Effects of daily delta(9)-Tetrahydrocannabinol (THC) alone or combined with cannabidiol (CBD) on cognition-based behavior and activity in adolescent nonhuman primates
Background: Daily use of marijuana is rising in adolescents, along with consumption of high potency marijuana products (high % Δ-9-tetrahydrocannabinol or THC). These dual, related trends have opened gaps in understanding the long-term effects of daily consumption of a high dose of THC in adolescents and whether a therapeutic dose of cannabidiol (CBD) modulates THC effects.

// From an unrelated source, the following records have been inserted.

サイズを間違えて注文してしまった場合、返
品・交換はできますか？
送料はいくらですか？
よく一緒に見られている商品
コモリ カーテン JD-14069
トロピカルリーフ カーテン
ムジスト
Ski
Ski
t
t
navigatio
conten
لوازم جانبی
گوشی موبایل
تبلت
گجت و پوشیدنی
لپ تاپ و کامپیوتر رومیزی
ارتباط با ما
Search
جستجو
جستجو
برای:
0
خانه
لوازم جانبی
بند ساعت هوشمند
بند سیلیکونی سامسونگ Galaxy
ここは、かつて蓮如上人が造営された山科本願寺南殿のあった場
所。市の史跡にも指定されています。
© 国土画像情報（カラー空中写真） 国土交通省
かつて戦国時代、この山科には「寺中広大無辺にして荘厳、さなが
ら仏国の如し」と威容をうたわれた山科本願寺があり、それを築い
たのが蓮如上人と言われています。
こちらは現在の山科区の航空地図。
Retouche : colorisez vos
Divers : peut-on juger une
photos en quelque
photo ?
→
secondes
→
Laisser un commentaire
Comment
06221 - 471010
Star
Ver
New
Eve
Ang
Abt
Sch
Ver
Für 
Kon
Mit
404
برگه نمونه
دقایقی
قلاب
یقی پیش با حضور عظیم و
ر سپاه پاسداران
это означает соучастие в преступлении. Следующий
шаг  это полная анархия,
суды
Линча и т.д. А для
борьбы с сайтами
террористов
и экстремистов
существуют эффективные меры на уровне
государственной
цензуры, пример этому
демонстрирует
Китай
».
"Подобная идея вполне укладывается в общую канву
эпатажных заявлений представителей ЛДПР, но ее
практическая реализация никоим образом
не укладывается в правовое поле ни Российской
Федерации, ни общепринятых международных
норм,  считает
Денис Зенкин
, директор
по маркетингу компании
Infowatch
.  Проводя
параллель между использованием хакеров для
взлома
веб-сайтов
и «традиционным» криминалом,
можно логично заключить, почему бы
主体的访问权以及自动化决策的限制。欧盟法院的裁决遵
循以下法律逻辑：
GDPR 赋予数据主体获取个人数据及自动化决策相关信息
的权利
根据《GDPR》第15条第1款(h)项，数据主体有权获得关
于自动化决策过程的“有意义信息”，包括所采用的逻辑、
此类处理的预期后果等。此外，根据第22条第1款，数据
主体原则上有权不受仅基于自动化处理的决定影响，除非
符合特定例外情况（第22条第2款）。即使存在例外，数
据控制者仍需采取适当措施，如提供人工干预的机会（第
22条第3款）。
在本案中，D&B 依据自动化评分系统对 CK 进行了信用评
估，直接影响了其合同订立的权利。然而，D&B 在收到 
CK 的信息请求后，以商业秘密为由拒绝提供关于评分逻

Methods: Adolescent squirrel monkeys (Saimiri boliviensis) were treated daily for four months with vehicle (n = 4), a high THC dose (1 mg/kg i.m.; n = 4), or THC + CBD (1 mg/kg +3 mg/kg i.m.; n = 4), to investigate whether: (1) a daily high THC dose affects performance in tasks of cognition (repeated acquisition, discrimination reversal); (2) a daily high THC dose affects spontaneous behavior and day/night activity (3) tolerance develops to the behavioral effects of THC; (4) whether CBD modulates THC effects.
Results: THC impaired performance of adolescent monkeys in a cognitive test initially, but not performance on a task of cognitive flexibility. THC reduced motor activity and increased sedentary behavior, with tolerance developing after weeks of daily treatment. Co-administered with THC, CBD did not modulate THC effects on cognitive performance, activity or tolerance, but prevented THC-induced emesis on the first day of daily treatment.
Conclusions: Daily high dosing with THC compromised performance on a task of cognition, and reduced activity in adolescent primates, with tolerance developing within weeks. Whether our observations are relevant to a broader range of cognitive tasks vital for daily function in human adolescents is uncertain.
Keywords: Adolescent monkeys; CBD; Cannabidiol; Cannabis; Cognition; Emesis; Marijuana; Nonhuman primates; Sleep; THC; Unconditioned behavior; Δ9-Tetrahydrocannabinol.